-- start of SELECTED PASSAGE --
[llvm-commits] [vector_llvm] CVS: llvm/docs/SIMDCReference.txt VectorCReference.txt

Fri Oct 21 14:37:25 PDT 2005

Changes in directory llvm/docs:

SIMDCReference.txt updated: 1.1.2.1 -> 1.1.2.2
VectorCReference.txt updated: 1.1.2.1 -> 1.1.2.2
---
Log message:

Updated versions of SIMD and Vector C reference docs.


---
Diffs of the changes:  (+164 -36)

 SIMDCReference.txt   |  186 +++++++++++++++++++++++++++++++++++++++++++--------
 VectorCReference.txt |   14 +--
 2 files changed, 164 insertions, 36 deletions


Index: llvm/docs/SIMDCReference.txt
diff -u llvm/docs/SIMDCReference.txt:1.1.2.1 llvm/docs/SIMDCReference.txt:1.1.2.2

--- llvm/docs/SIMDCReference.txt:1.1.2.1	Fri Oct 21 16:33:13 2005
+++ llvm/docs/SIMDCReference.txt	Fri Oct 21 16:37:00 2005
@@ -25,11 +25,11 @@
 transformation passes opt -altivec and opt -sse, defined in
 $(VLLVMSRCDIR)/lib/Transforms/Vector/AltiVec.cpp and SSE.cpp.  These
 passes perform pattern matching on Vector LLVM expressions written
-with fixed vectors, and insert LLVM functions that can be written out
+with fixed vectors and insert LLVM functions that can be written out
 by the AltiVec and SSE C writers as C API functions, then fed through
 gcc with the altivec or sse2 flag enabled.
 
-The AltiVec and SSE writers subclass the CWriter class defined in
+The AltiVec and SSE C writers subclass the CWriter class defined in
 $(LLVMSRCDIR)/lib/Target/CBackend/Writer.cpp in mainline LLVM.  To
 enable this, Vector LLVM pulls out the class definition for CWriter
 into a separate file CWriter.h and makes some functions in CWriter
@@ -40,7 +40,7 @@
 TargetMachine and Writer files located in
 $(VLLVMSRCDIR)/lib/Target/CBackend.  They define options
 -march=altivec-c and -march=sse-c that can be invoked with llc to
-write out C code with gcc vector functions.
-- end of SELECTED PASSAGE --
-- start of RECORDS FOR THIS EXERCISE --
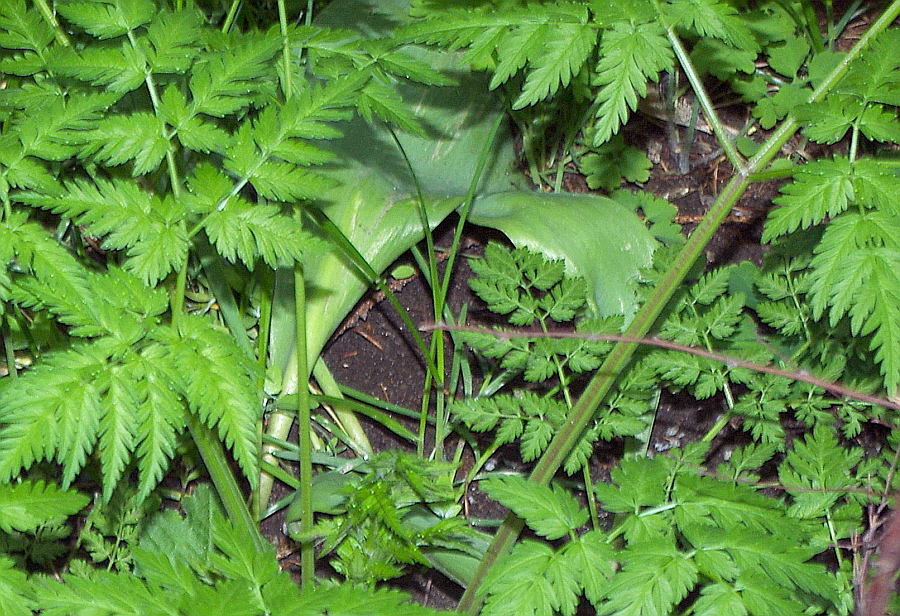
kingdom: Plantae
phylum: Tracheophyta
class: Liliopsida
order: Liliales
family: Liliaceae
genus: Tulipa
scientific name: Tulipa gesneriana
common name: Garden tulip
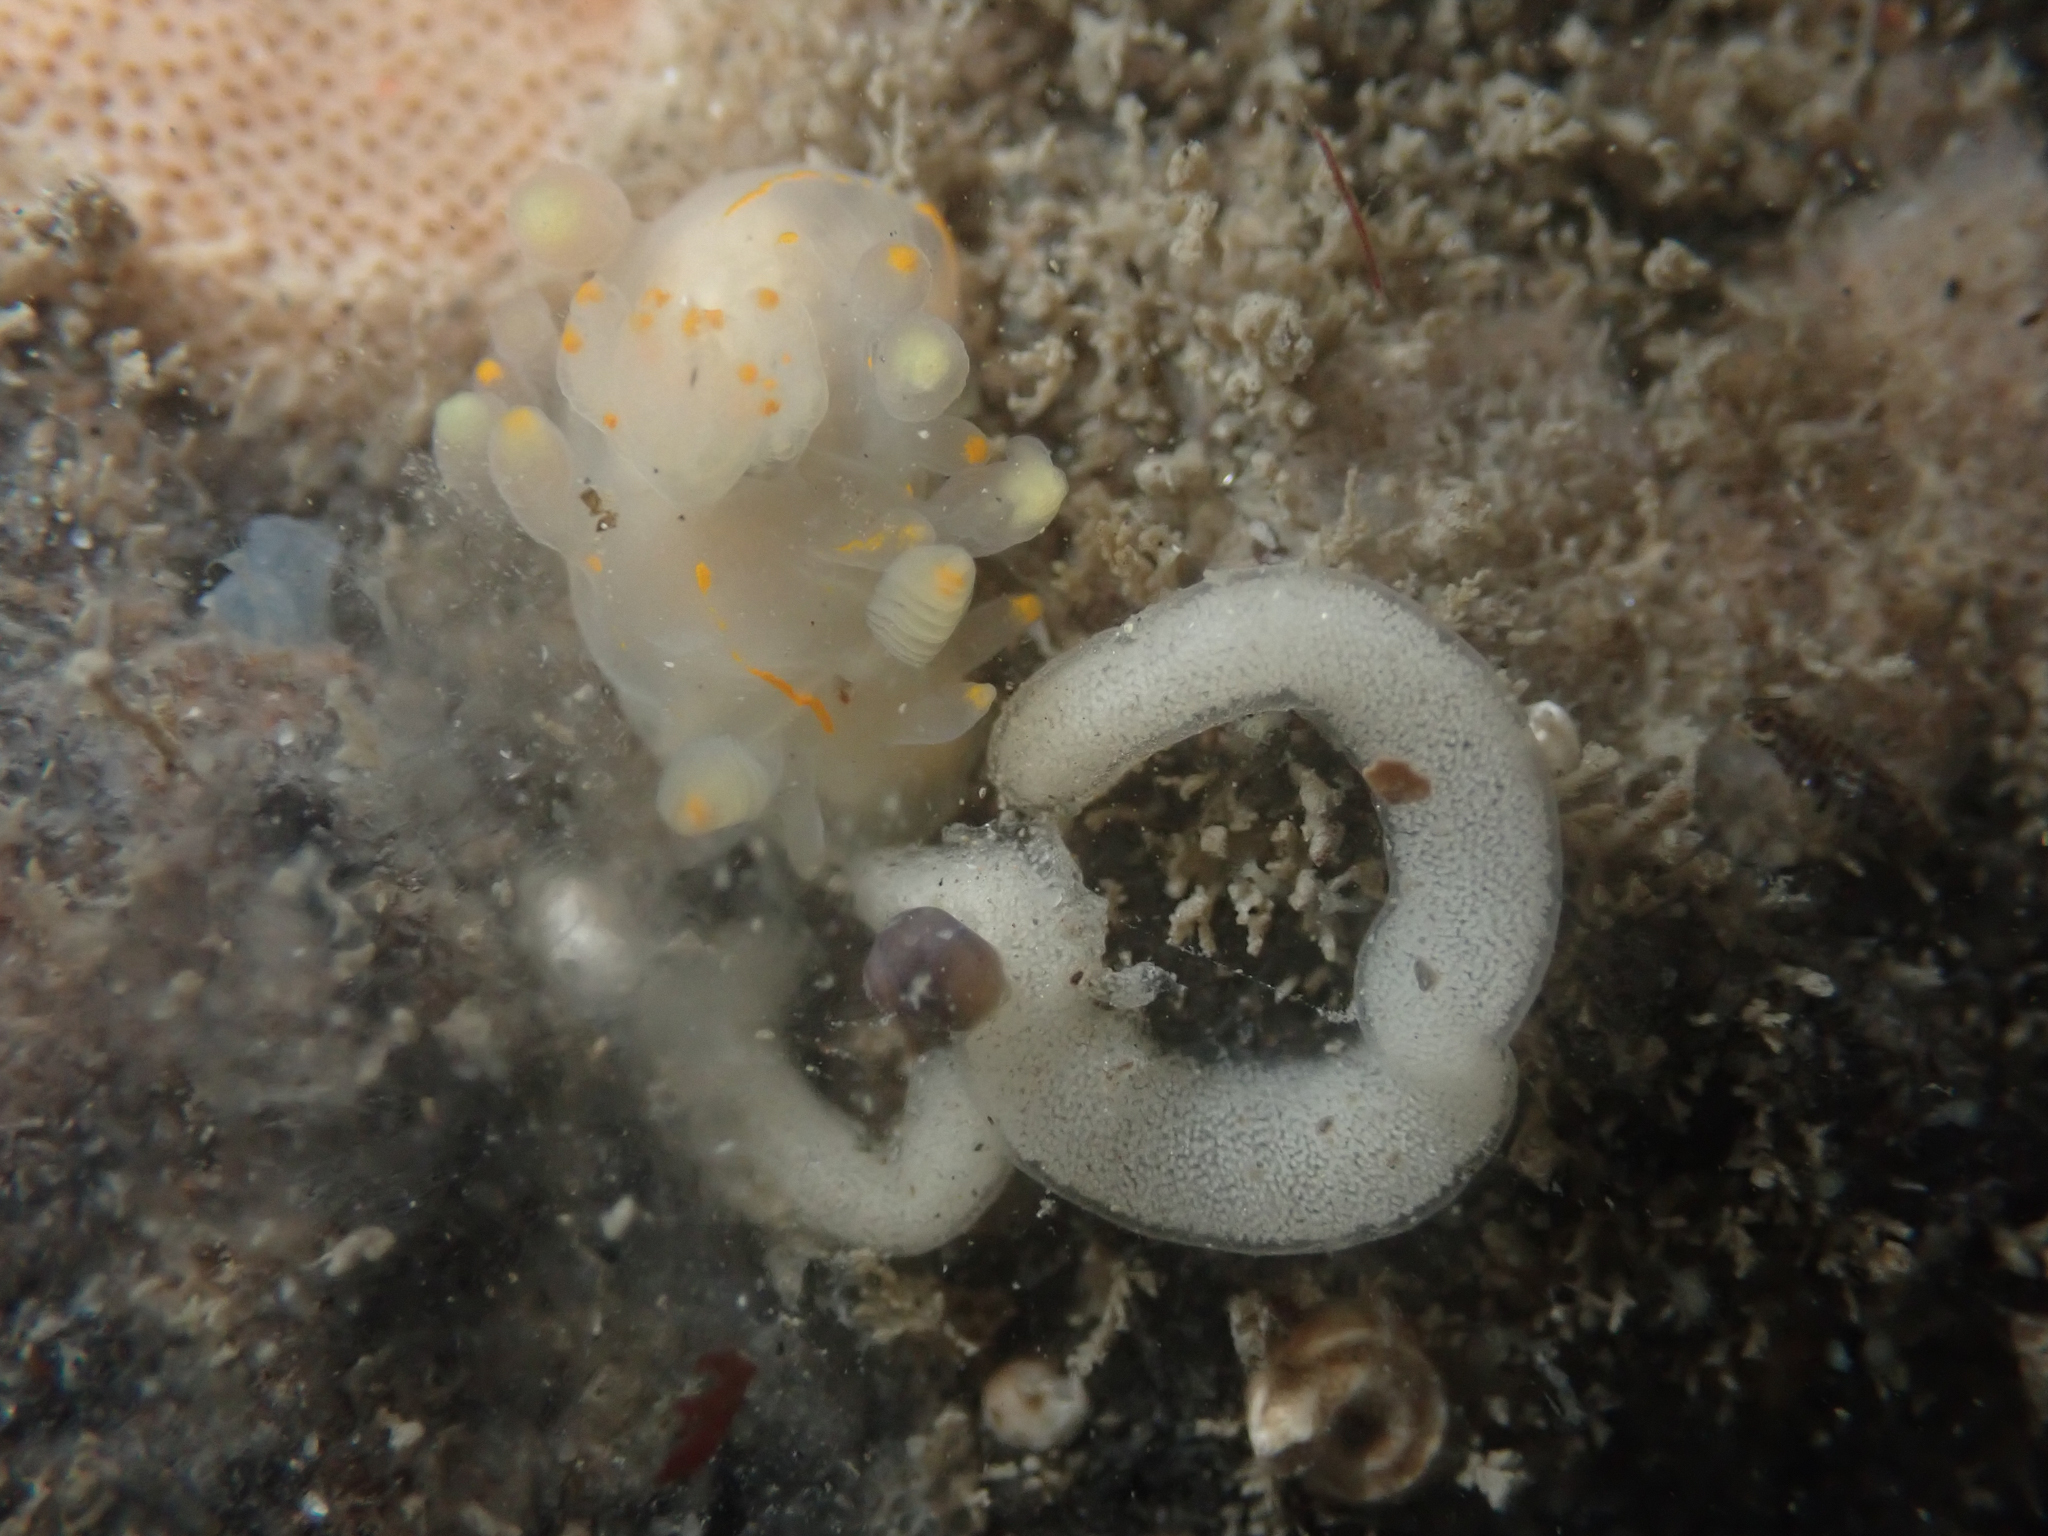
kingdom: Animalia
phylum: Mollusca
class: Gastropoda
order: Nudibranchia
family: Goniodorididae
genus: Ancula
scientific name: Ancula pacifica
-- end of RECORDS FOR THIS EXERCISE --
*OBJECTIVES*
1/ Copy the stretch of the commit notice from "Fri Oct 21 14:37:25" through "C reference docs.".
2/ Write out the stretch of the records from the line containing "scientific name: Tulipa gesneriana" through the end of the records, leaving the pictures out.

*THE ANSWERS*
1/
Fri Oct 21 14:37:25 PDT 2005

Changes in directory llvm/docs:

SIMDCReference.txt updated: 1.1.2.1 -> 1.1.2.2
VectorCReference.txt updated: 1.1.2.1 -> 1.1.2.2
---
Log message:

Updated versions of SIMD and Vector C reference docs.

2/
scientific name: Tulipa gesneriana
common name: Garden tulip
kingdom: Animalia
phylum: Mollusca
class: Gastropoda
order: Nudibranchia
family: Goniodorididae
genus: Ancula
scientific name: Ancula pacifica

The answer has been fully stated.